Chart-based quiz items:

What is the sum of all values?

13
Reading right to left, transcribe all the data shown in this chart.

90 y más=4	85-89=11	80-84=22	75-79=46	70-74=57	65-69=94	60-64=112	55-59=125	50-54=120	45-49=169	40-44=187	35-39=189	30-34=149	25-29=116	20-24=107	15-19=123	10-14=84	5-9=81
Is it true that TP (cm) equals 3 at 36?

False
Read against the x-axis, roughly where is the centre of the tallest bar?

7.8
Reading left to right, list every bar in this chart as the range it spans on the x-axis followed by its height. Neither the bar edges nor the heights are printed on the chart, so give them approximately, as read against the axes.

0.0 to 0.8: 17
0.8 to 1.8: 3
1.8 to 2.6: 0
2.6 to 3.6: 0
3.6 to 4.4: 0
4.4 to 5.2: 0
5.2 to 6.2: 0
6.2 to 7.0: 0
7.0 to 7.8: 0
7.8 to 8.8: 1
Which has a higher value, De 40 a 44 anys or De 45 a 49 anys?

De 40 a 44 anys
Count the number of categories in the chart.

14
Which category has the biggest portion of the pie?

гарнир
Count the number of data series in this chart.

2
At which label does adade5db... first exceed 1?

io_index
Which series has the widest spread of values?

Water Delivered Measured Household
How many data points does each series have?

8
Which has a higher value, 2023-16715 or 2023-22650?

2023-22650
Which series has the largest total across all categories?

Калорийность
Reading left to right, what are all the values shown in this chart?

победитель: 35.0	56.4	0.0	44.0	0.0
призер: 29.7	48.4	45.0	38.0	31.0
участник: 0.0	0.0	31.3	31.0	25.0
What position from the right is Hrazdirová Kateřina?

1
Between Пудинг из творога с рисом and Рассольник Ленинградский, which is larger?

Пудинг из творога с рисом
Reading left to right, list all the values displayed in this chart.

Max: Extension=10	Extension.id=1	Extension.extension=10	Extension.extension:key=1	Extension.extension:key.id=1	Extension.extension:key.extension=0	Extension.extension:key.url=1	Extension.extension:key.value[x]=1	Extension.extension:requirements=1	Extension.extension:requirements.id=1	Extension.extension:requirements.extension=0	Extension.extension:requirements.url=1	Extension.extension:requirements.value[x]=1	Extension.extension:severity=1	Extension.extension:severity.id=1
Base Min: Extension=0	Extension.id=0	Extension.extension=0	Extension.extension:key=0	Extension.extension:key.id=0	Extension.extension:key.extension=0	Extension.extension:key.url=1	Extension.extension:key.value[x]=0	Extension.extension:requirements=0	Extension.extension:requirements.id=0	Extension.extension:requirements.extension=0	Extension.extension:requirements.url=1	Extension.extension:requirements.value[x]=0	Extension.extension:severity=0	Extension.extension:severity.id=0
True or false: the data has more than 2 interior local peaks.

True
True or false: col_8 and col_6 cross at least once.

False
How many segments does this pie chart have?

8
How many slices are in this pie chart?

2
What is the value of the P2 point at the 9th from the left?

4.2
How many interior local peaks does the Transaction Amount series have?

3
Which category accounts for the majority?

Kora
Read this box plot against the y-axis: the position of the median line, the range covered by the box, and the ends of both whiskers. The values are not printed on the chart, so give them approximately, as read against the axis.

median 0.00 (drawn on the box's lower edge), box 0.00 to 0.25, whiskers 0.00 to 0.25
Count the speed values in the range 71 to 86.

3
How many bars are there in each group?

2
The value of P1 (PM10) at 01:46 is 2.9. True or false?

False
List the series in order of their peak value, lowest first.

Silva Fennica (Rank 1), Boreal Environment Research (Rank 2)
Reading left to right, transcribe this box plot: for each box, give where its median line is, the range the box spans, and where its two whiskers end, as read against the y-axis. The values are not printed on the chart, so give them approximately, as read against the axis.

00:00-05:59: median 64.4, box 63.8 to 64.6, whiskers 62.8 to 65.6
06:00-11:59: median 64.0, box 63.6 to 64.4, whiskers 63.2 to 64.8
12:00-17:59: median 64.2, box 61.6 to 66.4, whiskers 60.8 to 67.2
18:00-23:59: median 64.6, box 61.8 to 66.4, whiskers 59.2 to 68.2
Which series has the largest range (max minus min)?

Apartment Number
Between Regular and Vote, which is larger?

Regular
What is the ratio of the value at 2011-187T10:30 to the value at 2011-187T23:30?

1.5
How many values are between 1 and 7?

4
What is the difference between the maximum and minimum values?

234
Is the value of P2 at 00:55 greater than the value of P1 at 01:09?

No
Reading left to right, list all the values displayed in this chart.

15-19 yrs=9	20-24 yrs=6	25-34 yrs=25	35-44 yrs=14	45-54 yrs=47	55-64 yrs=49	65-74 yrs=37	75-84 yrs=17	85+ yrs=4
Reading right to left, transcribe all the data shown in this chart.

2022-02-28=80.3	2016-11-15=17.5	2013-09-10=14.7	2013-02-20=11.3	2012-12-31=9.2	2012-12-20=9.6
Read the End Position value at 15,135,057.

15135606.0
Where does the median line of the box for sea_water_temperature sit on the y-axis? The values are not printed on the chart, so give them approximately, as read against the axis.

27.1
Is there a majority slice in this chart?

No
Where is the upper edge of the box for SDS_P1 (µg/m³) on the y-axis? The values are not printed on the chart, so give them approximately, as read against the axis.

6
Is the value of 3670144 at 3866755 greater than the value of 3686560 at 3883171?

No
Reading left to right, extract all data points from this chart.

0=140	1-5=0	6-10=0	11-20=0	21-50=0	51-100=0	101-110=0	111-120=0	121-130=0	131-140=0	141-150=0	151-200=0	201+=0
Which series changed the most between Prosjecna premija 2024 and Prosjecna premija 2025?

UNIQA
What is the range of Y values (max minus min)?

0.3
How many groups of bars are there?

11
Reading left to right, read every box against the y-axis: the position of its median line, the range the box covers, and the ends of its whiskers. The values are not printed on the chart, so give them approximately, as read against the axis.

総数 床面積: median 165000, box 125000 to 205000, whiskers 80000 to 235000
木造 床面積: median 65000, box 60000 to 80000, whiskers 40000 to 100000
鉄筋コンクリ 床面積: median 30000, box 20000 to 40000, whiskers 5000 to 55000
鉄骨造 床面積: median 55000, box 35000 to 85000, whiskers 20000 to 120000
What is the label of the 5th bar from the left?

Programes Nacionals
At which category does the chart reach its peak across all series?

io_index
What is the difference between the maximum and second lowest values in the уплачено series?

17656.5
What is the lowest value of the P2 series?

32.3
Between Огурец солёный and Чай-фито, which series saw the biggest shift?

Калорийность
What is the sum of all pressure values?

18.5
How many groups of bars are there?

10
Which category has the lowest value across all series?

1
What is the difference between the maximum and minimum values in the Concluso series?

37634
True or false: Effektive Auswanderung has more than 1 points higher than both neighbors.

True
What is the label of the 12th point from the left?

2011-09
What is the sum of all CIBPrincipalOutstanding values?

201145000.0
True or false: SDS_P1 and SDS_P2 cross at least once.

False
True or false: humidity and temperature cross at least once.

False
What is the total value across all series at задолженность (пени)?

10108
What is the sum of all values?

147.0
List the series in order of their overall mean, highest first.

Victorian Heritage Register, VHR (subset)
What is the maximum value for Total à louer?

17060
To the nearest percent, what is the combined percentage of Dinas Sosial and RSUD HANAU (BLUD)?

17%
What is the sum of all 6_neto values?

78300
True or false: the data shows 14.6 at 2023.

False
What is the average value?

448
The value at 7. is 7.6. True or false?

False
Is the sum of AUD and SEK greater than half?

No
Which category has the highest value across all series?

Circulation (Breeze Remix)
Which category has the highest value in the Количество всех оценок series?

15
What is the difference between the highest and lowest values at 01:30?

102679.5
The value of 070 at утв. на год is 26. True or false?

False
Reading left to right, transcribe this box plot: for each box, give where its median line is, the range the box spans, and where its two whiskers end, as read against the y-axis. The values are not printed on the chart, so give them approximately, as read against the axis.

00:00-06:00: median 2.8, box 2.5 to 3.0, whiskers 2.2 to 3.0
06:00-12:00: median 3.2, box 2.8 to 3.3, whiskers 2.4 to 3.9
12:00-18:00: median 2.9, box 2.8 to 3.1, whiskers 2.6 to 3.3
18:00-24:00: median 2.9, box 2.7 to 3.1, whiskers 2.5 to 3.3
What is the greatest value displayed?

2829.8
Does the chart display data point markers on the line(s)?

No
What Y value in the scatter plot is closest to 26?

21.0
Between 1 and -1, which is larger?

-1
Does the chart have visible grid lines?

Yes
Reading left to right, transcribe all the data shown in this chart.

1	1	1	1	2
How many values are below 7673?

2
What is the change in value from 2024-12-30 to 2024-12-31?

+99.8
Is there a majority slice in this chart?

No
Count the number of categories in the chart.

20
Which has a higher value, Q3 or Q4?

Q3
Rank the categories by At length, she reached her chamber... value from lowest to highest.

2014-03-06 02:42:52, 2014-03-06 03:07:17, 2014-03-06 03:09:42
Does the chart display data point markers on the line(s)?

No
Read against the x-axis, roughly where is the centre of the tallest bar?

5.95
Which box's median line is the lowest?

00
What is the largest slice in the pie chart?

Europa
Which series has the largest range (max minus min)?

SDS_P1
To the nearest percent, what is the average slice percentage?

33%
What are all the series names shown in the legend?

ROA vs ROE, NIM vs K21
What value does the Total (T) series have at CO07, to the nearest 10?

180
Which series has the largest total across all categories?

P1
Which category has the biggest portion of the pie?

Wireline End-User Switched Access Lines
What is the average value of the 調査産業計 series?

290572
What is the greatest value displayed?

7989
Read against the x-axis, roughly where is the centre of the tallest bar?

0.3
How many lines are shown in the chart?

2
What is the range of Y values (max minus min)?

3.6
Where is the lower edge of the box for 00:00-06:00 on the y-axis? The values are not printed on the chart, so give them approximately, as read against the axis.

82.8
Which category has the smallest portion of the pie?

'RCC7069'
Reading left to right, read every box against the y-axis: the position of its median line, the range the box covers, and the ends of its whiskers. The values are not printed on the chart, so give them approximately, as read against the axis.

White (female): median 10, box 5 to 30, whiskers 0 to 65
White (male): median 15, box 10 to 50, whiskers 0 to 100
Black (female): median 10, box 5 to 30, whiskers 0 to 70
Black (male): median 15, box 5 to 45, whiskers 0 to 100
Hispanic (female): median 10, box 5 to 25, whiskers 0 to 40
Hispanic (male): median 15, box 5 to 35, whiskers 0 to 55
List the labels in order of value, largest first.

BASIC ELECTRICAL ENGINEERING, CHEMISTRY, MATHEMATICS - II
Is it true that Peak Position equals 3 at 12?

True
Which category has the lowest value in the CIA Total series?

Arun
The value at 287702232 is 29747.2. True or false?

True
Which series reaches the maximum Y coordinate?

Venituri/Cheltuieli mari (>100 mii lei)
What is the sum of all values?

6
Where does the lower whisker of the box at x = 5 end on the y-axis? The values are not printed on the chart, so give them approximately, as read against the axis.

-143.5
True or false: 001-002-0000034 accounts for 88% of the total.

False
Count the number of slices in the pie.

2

(Task description)
List every line in the records above that contains the word "difference", copying each line in full. Case counts.

(Solution to this problem)
What is the difference between the maximum and minimum values?
What is the difference between the maximum and second lowest values in the уплачено series?
What is the difference between the maximum and minimum values in the Concluso series?
What is the difference between the highest and lowest values at 01:30?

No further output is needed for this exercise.